*Task*
Gather all lines in the entries that include the word "round".

(Saved data entries)
------------------------------------

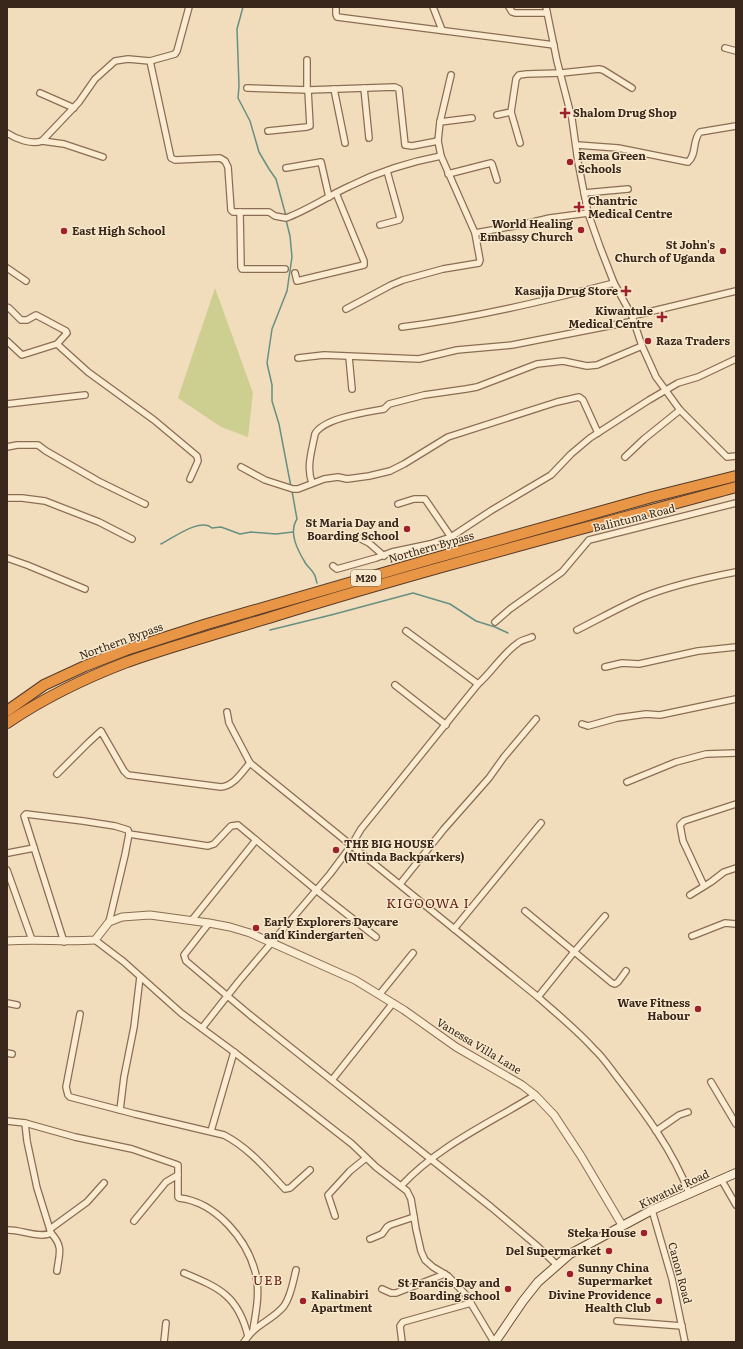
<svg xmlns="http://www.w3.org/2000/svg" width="743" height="1349" font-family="Literata,serif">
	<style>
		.green { fill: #cccf90 }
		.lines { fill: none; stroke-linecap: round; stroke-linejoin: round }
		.stream { stroke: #679083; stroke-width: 1.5 }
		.minor-casing { stroke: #8a6d54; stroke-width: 8 }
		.tertiary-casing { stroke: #8a6d54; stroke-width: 9 }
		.secondary-casing { stroke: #6b4e38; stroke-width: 10 }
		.motorway-casing { stroke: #573b2a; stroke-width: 12 }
		.minor { stroke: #fbebd0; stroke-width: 5.5 }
		.tertiary { stroke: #fbebd0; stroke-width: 7 }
		.secondary { stroke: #fbebd0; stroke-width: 8 }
		.motorway { stroke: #e89545; stroke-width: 10 }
		.poi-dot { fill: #9d202a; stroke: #f8e8cc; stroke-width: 1.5 }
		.labels { text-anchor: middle; stroke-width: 3; stroke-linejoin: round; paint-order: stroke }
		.shield { fill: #f8e8cc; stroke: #72614f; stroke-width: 1 }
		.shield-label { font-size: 10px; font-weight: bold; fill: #38271a }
		.poi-label { font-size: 11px; font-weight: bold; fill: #38271a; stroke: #f8e8cc; text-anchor: end }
		.street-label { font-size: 11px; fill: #38271a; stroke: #f8e8cc }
		.quarter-label { font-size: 13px; letter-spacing: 1px; fill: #672217; stroke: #f8e8cc }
	</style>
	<rect width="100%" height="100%" fill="#f1ddbc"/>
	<path class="green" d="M215,288L253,393L248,437L221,427L178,398Z"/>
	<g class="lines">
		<g class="stream">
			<path d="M243,7L237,29L239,86L238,98L250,121L259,152L269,169L276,179L286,216"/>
			<path d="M286,220L290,236L292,257L287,291L272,329L267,363L272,385V401L279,424L291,487"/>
			<path d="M292,491L297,519C288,533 298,551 306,564C309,568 312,570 314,574C316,577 316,580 317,583"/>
			<path d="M161,544C173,538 201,517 212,528L221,527L240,534L251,532L276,534L293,532"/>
			<path d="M270,630L331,615L413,593L450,604L476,621L495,627L508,633"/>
		</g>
		<defs>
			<g id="minor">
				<path d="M336,7V14L337,17L554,45"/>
				<path d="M433,7L442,30"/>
				<path d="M509,7L512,12L515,13H547"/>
				<path d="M546,7L557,61L572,119L578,162L588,213L600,247L614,283L632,316L642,346L656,377L680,410L727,457L736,456"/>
				<path d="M725,48L736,51"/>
				<path d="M150,61L171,158L175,160L220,158L225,161L228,167L231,210L233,212H269L275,216L286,218C308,210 328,196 350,186C378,172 409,162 441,156"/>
				<path d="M451,75L440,122L438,141L441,156L475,233L520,225L550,218L588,213"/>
				<path d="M247,88L308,90L395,87L399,89L405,145L412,146L438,141"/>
				<path d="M364,88L369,138"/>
				<path d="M334,89L345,143"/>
				<path d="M307,90V60"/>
				<path d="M40,93L74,108"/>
				<path d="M511,112L520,143"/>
				<path d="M497,115L511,112L516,79L519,75L527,74L561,73L599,69L603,70L632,88"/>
				<path d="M440,122L472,118"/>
				<path d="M268,131L307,127L310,126L308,90"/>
				<path d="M7,133C16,139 32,145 42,141L79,102L95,79L115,61L128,59L150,61L175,54L177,51L189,7"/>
				<path d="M42,141L64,144L103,157"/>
				<path d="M577,145L618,148L688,162C697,155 692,140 700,132L736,126"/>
				<path d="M286,168L321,162L329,197"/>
				<path d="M448,174L491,163L492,164L497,180"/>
				<path d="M584,193L628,189"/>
				<path d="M240,212L241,267L242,269H285"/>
				<path d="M380,225L399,220L400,218L387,171"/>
				<path d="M7,268L26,281"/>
				<path d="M295,273L297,281L364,265V261L336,193"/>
				<path d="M7,307L9,308L21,320H27L36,315L66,331L67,333L57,344L22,355L7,341"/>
				<path d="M346,309L391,285L403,280L443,269L479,263L480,260L475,233"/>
				<path d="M632,316L736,291"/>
				<path d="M402,327C474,318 544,301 614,283"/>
				<path d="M57,344L88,372L154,420L197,456L198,461L190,479"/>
				<path d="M349,357L352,389"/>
				<path d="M298,358L324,355L419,359L457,350L512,345L634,321"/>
				<path d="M7,404L85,395"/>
				<path d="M7,447L17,445H38L46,451L98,481L145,504"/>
				<path d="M625,457L644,439L680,410"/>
				<path d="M241,467L265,480L293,489H298L324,479L338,477L347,479L369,476L390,471L404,464L448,437L557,402L579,397L583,400L598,433"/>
				<path d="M312,483C306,467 312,450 315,434C323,418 368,412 384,409L389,404L424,395L466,389L477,387L537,364L563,361L587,366L597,365L642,346"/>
				<path d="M7,498H22L45,501L99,522L132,539"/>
				<path d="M398,504L414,499H425L451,537L492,510L551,475L571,454L590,438L649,400L678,383L698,377L736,359"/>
				<path d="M357,537L369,543L384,556"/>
				<path d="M7,558L27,565L85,589"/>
				<path d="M333,566L337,569L376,558L392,552L430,544L451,537"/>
				<path d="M495,622L510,609L562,572L589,540L736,503"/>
				<path d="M577,630C599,619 620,607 643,597C672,585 705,578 736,572"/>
				<path d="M406,631L478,684"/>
				<path d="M605,667L622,663L639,664L698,651L736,647"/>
				<path d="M395,685L446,725"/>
				<path d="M227,712L229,723L250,763"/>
				<path d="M582,724L588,726L617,718L646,714L660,715L736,699"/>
				<path d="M57,774L88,743L101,731L124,771L128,775L221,787C234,786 242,772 250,763L538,997C557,1014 577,1030 594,1049C603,1057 610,1068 617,1077C645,1113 673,1151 689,1193"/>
				<path d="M627,782L676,762L706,754L736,753"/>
				<path d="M129,834L208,846L214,844L231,826L238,825L316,890L376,937"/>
				<path d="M8,853L34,848"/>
				<path d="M7,870L32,940"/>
				<path d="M400,884L444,829L489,778L504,757L536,719"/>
				<path d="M704,886L683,841L680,825L684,821L736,804"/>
				<path d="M690,895L711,882L724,872L736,868"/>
				<path d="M525,911L612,983L615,984L618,982L626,971"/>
				<path d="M192,920L256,840"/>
				<path d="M209,923L184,955L186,961L250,1015L491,1207L536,1245L557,1265"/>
				<path d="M454,929L541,823"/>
				<path d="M692,936L725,923L736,924"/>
				<path d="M95,940L124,962L181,1013L234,1052L352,1144L376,1167L407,1191L411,1199L416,1229L421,1251L425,1260L433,1267L448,1276L466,1295L494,1342"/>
				<path d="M64,942L24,816L26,814L83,821L115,826L128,830L129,834L125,855L109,922"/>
				<path d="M379,995L413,953"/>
				<path d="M538,997L574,952L605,916"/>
				<path d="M7,1003L17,1005"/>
				<path d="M80,1014L66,1087L68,1095L70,1097L135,1114L224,1135C249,1148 266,1169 285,1189L290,1188L310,1170"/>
				<path d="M202,1028L239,981L330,874L351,846L361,829L478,684C492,672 502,654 518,643C521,640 528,639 532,637"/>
				<path d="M7,1053L12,1054"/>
				<path d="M332,1080L393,1003"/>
				<path d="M711,1082L736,1124"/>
				<path d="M120,1110L124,1077L134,1027L140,977"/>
				<path d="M7,1121L25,1123L75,1137L132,1149L178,1165V1197L179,1198C216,1202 248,1240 256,1275C260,1293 256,1312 253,1330"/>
				<path d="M25,1123L27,1141L37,1188L51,1233"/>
				<path d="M211,1131L234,1052"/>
				<path d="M656,1131L679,1115L688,1112"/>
				<path d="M721,1179L736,1205"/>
				<path d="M401,1186C438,1146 490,1123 535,1095"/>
				<path d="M652,1210L672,1279L685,1342"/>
				<path d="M335,1216L328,1195L350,1171L366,1158"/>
				<path d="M134,1221L166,1182L178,1175"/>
				<path d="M50,1229L87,1202L104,1183"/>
				<path d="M7,1230C19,1229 41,1239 51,1233C64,1247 59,1254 57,1271"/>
				<path d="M370,1239L382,1234L387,1227L390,1225L414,1217"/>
				<path d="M184,1273C220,1288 238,1296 248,1336"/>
				<path d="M382,1289L391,1293H396L445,1274"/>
				<path d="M617,1321L682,1326"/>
				<path d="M164,1342L166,1323"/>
				<path d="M244,1342C255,1324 273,1320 284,1306C291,1296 293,1282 296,1270"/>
				<path d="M402,1342L400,1326L403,1322L471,1303"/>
			</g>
			<path id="tertiary" d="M7,941C36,939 66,942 95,940L109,922L122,917L150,915L209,923L230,927L250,933L355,980L404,1010L456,1047L522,1085L535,1095L554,1115L581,1156L622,1225"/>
			<path id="secondary" d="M495,1342L523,1301L538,1282L570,1254L652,1210L736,1173"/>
			<g id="motorway">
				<path d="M7,711L44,685L85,666L126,650L207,624L428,560L652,497L736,476"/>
				<path d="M7,723C44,698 85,678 127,662C176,645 226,631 275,616C427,569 582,529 736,487"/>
			</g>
		</defs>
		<use href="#minor" class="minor-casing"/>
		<use href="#tertiary" class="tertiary-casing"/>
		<use href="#secondary" class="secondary-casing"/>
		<use href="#motorway" class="motorway-casing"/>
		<use href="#minor" class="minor"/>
		<use href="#tertiary" class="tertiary"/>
		<use href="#secondary" class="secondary"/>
		<use href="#motorway" class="motorway"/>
	</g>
	<g class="poi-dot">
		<path d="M563 107h4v4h4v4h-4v4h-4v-4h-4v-4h4z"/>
		<circle cx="570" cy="162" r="4"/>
		<path d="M577 201h4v4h4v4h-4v4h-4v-4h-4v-4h4z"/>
		<circle cx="581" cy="230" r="4"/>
		<circle cx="64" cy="231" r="4"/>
		<circle cx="723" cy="251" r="4"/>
		<path d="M624 285h4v4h4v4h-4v4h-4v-4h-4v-4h4z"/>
		<path d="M660 311h4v4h4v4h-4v4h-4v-4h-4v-4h4z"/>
		<circle cx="648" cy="341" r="4"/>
		<circle cx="407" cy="529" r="4"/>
		<circle cx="336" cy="850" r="4"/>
		<circle cx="256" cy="928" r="4"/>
		<circle cx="698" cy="1009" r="4"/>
		<circle cx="644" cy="1233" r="4"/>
		<circle cx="609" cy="1251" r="4"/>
		<circle cx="570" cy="1274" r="4"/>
		<circle cx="508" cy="1289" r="4"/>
		<circle cx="303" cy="1301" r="4"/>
		<circle cx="659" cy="1301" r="4"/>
	</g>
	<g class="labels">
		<rect class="shield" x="351" y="570" width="30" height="16" rx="3"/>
		<g class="shield-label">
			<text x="366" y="582">M20</text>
		</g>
		<g class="poi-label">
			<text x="573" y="117" text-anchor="start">Shalom Drug Shop</text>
			<text x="578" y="160" text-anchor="start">Rema Green<tspan x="578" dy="13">Schools</tspan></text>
			<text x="588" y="205" text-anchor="start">Chantric<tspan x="588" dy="13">Medical Centre</tspan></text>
			<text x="573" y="228">World Healing<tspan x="573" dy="13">Embassy Church</tspan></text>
			<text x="72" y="235" text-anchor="start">East High School</text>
			<text x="715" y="249">St John's<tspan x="715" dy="13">Church of Uganda</tspan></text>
			<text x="618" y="295">Kasajja Drug Store</text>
			<text x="653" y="315">Kiwantule<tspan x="653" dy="13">Medical Centre</tspan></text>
			<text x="656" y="345" text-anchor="start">Raza Traders</text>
			<text x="399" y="527">St Maria Day and<tspan x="399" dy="13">Boarding School</tspan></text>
			<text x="344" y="848" text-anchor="start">THE BIG HOUSE<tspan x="344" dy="13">(Ntinda Backparkers)</tspan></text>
			<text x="264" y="926" text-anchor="start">Early Explorers Daycare<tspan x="264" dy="13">and Kindergarten</tspan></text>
			<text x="690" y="1007">Wave Fitness<tspan x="690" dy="13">Habour</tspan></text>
			<text x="636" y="1237">Steka House</text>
			<text x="601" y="1255">Del Supermarket</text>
			<text x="578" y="1272" text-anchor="start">Sunny China<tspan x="578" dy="13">Supermarket</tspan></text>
			<text x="500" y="1287">St Francis Day and<tspan x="500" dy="13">Boarding school</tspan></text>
			<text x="311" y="1299" text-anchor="start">Kalinabiri<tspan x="311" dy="13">Apartment</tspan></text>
			<text x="651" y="1299">Divine Providence<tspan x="651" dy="13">Health Club</tspan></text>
		</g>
		<g class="street-label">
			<text transform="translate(634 518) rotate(-14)" y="4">Balintuma Road</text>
			<text transform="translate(431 547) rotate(-16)" y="4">Northern Bypass</text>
			<text transform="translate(121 641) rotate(-20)" y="4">Northern Bypass</text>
			<text transform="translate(479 1046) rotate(31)" y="4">Vanessa Villa Lane</text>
			<text transform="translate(674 1189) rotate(-25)" y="4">Kiwatule Road</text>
			<text transform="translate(680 1273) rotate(75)" y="4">Canon Road</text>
		</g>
		<g class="quarter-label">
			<text x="428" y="908">KIGOOWA I</text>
			<text x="268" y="1285">UEB</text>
		</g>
	</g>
	<rect width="743" height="1349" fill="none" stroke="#38271a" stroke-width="16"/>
</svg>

------------------------------------

*Output for this task*
		.lines { fill: none; stroke-linecap: round; stroke-linejoin: round }
		.labels { text-anchor: middle; stroke-width: 3; stroke-linejoin: round; paint-order: stroke }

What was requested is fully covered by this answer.